** Reading passage follows **
# Can a tire bubble be repaired?



## zandr (Sep 19, 2009)

Five miles from home on this morning's ride I started hearing a thump when once per wheel revolution. Turns out a pretty sizable bubble had developed in my rear tire and was hitting the caliper. I lowered the pressure in the tire and managed to make it home.

I know there is a pinhole in the tire from a small piece of wire I removed two weeks ago. I'm assuming this is where the bubble developed. I did use a patch kit on the tire but obviously it didn't work very well.

Questions:
- I am assuming this tire is no longer safe to ride. Is that correct?
- Is there a simple way to fix this?

A replacement tire won't cost all that much so I'm not going to mess with a long, complicated fix. However I'd rather not buy a new tire if it is repairable easily.


----------



## 11.4 (Mar 2, 2008)

Not safe to ride and not really repairable. If it's hitting the calipers, it has to be a pretty decent sized bubble. Your flat was likely not the source of this one unless at the same time you hit something bigger. A bubble most often results from a separation of the plies from a nasty hit by a rock or other road hazard. Occasionally it can be a cut, but if a cut then you should see it clearly on the outside. If it's just a bubble showing up under the rubber, your plies separated. Sometimes it can be a manufacturer's defect, so it's worth showing it to a shop but don't expect much.


----------



## zandr (Sep 19, 2009)

Thanks for the response. That's basically what I expected (not repairable, not safe to ride). I didn't realize it was likely from a rock hit or something but now that you've mentioned it, I didn't see the hole I patched on the bubble. I'm sure it's one of the (many) rocks/etc I rode over this morning (shoulder of a highway). The tire has ~1,850 miles on it so the manufacturer defect angle is probably not going to work with the LBS. 

Thanks for the help!


----------



## Kerry Irons (Feb 25, 2002)
** End of Reading passage **
** Dataset extract follows **
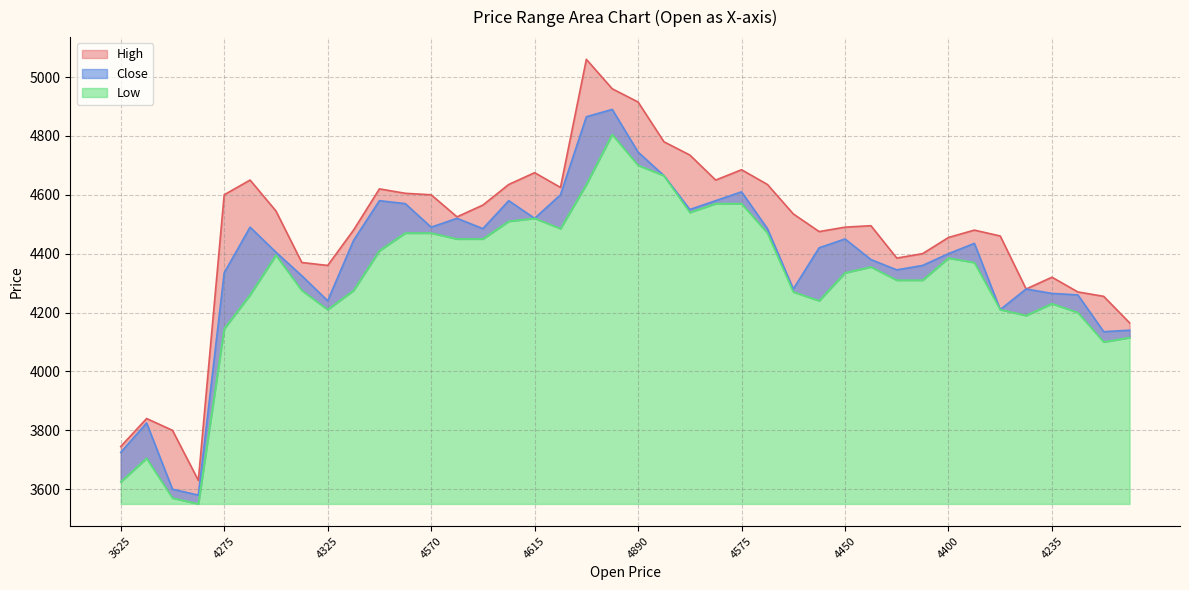

How many values in the High series are below 4525?

20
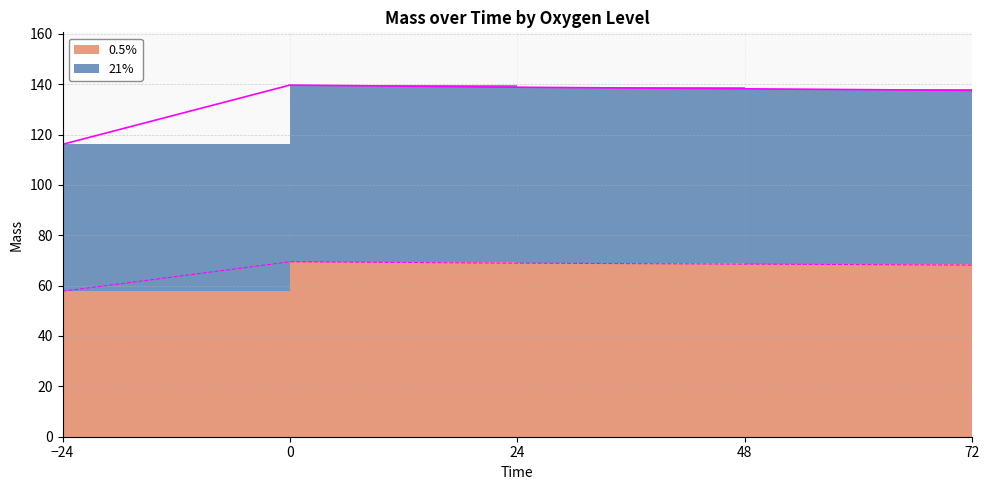

What is the difference between the 0.5% values at 48 and 72?

0.4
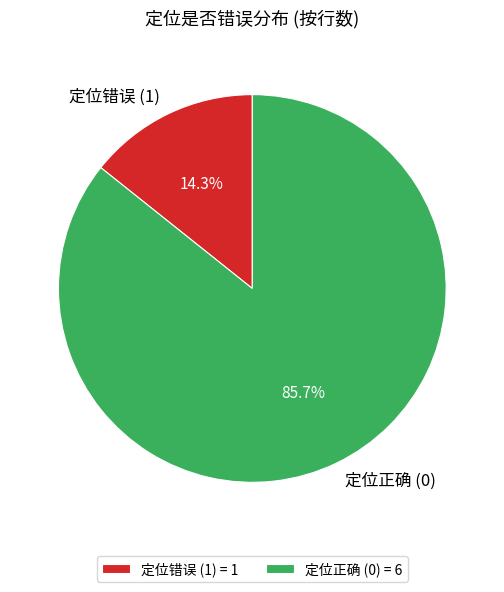

Do 定位错误 (1) and 定位正确 (0) together represent more than half of the pie?

Yes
** End of Dataset extract **
**Task 1**
From the forum thread on the tire bubble, set down the passage starting with "# Can a tire" and going on through "make it home.".
**Task 2**
Answer these questions using the forum thread on the tire bubble:
(a) How far from home was the rider when the thumping began?
(b) According to the reply from 11.4, what most often causes a tire bubble?
(c) About how many miles did the damaged tire have on it?
**Task 3**
Extend the forum thread on the tire bubble beyond its final line.

**Response 1**
# Can a tire bubble be repaired?



## zandr (Sep 19, 2009)

Five miles from home on this morning's ride I started hearing a thump when once per wheel revolution. Turns out a pretty sizable bubble had developed in my rear tire and was hitting the caliper. I lowered the pressure in the tire and managed to make it home.

**Response 2**
(a) Five miles.
(b) A separation of the plies caused by a nasty hit from a rock or other road hazard.
(c) About 1,850 miles.

**Response 3**
*Boot it and see*



zandr said:


> Five miles from home on this morning's ride I started hearing a thump when once per wheel revolution. Turns out a pretty sizable bubble had developed in my rear tire and was hitting the caliper. I lowered the pressure in the tire and managed to make it home.
> 
> I know there is a pinhole in the tire from a small piece of wire I removed two weeks ago. I'm assuming this is where the bubble developed. I did use a patch kit on the tire but obviously it didn't work very well.
> 
> ...


You may be able to boot this tire and get many more miles out of it. One very effective and low cost boot is a double, triple, or quadruple folded piece of Tyvek (the white "synthetic paper from a FedEx envelope). Before booting the tire, you should do an inspection to see if there are broken casing threads under the bulge. If yes, then the boot is likely not going to work but it depends on a lot of details. Long story short, if you put in the boot, pump up the tire, and there is no bulge (or only a small one) then you are good to go.

As others have noted, you're most likely not seeing a "bubble" like you would see on a car tire but rather the inner tube starting to extrude through the damaged casing. Odds are, the tire is toast, but you can try a Tyvek boot virtually for free, so it's worth a go if you're cheap like me.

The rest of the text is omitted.